## Task to carry out
Include in the output the line containing "Panel set 3: The" and each subsequent line of the records, through the end, transcribed exactly. Add nothing else.

Dataset entries:

****************************************

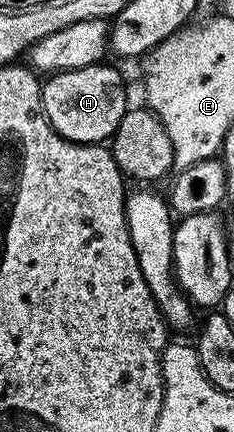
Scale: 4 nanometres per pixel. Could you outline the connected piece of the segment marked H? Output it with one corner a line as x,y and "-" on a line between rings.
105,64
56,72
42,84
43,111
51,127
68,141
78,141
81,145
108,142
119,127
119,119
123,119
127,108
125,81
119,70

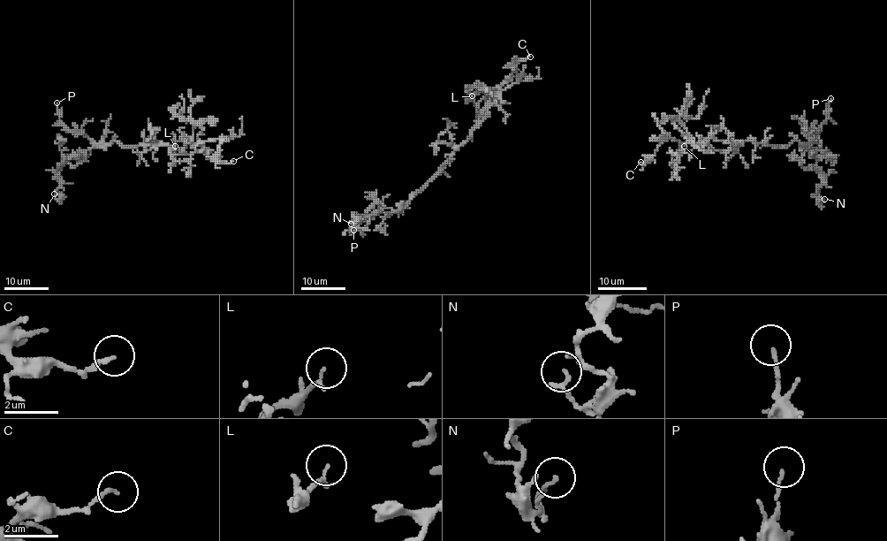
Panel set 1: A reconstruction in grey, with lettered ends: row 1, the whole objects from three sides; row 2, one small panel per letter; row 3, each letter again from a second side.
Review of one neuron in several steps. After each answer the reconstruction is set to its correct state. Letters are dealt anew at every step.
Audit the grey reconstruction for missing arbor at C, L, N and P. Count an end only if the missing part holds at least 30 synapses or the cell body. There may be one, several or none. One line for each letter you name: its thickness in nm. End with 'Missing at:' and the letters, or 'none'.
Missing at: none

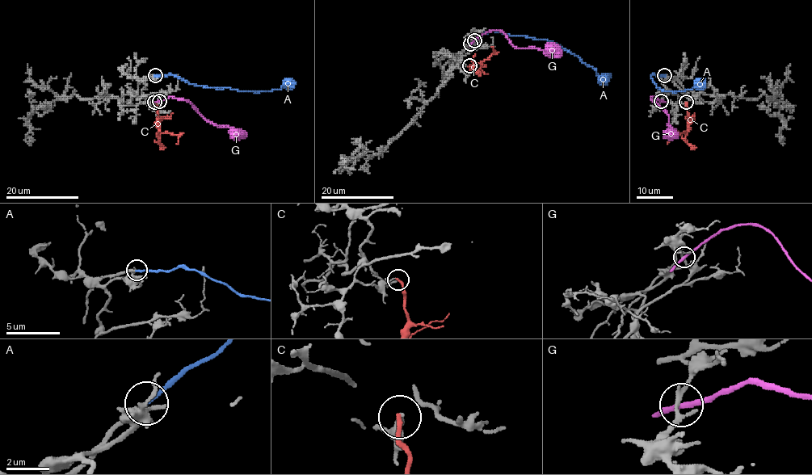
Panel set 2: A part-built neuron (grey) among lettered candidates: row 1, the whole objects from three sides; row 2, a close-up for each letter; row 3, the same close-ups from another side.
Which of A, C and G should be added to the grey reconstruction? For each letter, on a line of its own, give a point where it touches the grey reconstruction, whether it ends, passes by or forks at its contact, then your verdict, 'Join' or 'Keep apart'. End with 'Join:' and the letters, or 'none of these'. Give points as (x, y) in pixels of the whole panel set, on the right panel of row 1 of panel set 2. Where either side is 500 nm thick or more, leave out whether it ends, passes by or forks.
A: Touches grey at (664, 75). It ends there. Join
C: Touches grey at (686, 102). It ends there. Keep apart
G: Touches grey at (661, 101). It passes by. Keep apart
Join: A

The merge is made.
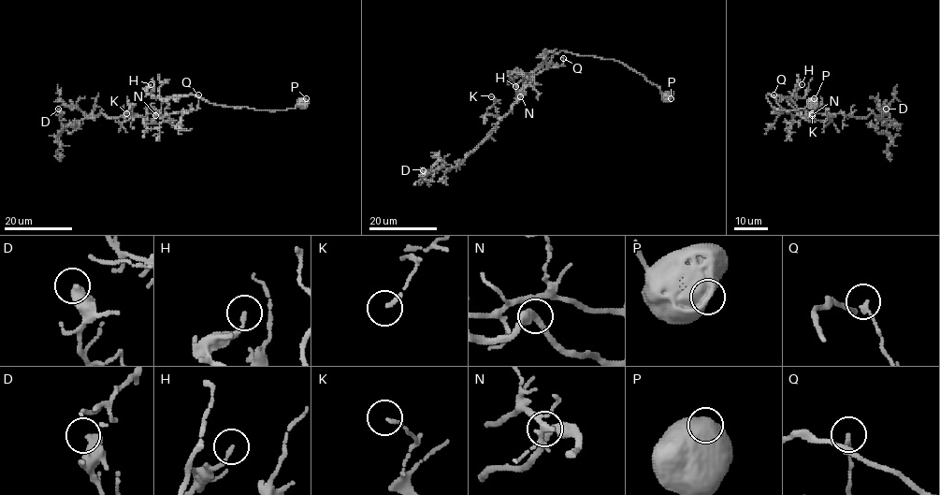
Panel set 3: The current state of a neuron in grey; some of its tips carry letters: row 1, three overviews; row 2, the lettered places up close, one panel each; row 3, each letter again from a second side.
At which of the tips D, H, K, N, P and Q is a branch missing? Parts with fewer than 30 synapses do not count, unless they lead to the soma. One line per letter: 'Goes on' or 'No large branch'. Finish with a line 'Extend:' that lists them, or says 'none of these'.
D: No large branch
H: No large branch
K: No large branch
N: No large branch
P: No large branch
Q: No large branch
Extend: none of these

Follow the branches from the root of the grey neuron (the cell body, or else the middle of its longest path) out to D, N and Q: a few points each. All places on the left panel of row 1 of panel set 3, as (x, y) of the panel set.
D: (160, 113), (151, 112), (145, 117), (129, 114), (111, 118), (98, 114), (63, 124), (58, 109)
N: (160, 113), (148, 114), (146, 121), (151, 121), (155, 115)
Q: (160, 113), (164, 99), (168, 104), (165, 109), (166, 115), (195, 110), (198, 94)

****************************************

## Exercise response
Panel set 3: The current state of a neuron in grey; some of its tips carry letters: row 1, three overviews; row 2, the lettered places up close, one panel each; row 3, each letter again from a second side.
At which of the tips D, H, K, N, P and Q is a branch missing? Parts with fewer than 30 synapses do not count, unless they lead to the soma. One line per letter: 'Goes on' or 'No large branch'. Finish with a line 'Extend:' that lists them, or says 'none of these'.
D: No large branch
H: No large branch
K: No large branch
N: No large branch
P: No large branch
Q: No large branch
Extend: none of these

Follow the branches from the root of the grey neuron (the cell body, or else the middle of its longest path) out to D, N and Q: a few points each. All places on the left panel of row 1 of panel set 3, as (x, y) of the panel set.
D: (160, 113), (151, 112), (145, 117), (129, 114), (111, 118), (98, 114), (63, 124), (58, 109)
N: (160, 113), (148, 114), (146, 121), (151, 121), (155, 115)
Q: (160, 113), (164, 99), (168, 104), (165, 109), (166, 115), (195, 110), (198, 94)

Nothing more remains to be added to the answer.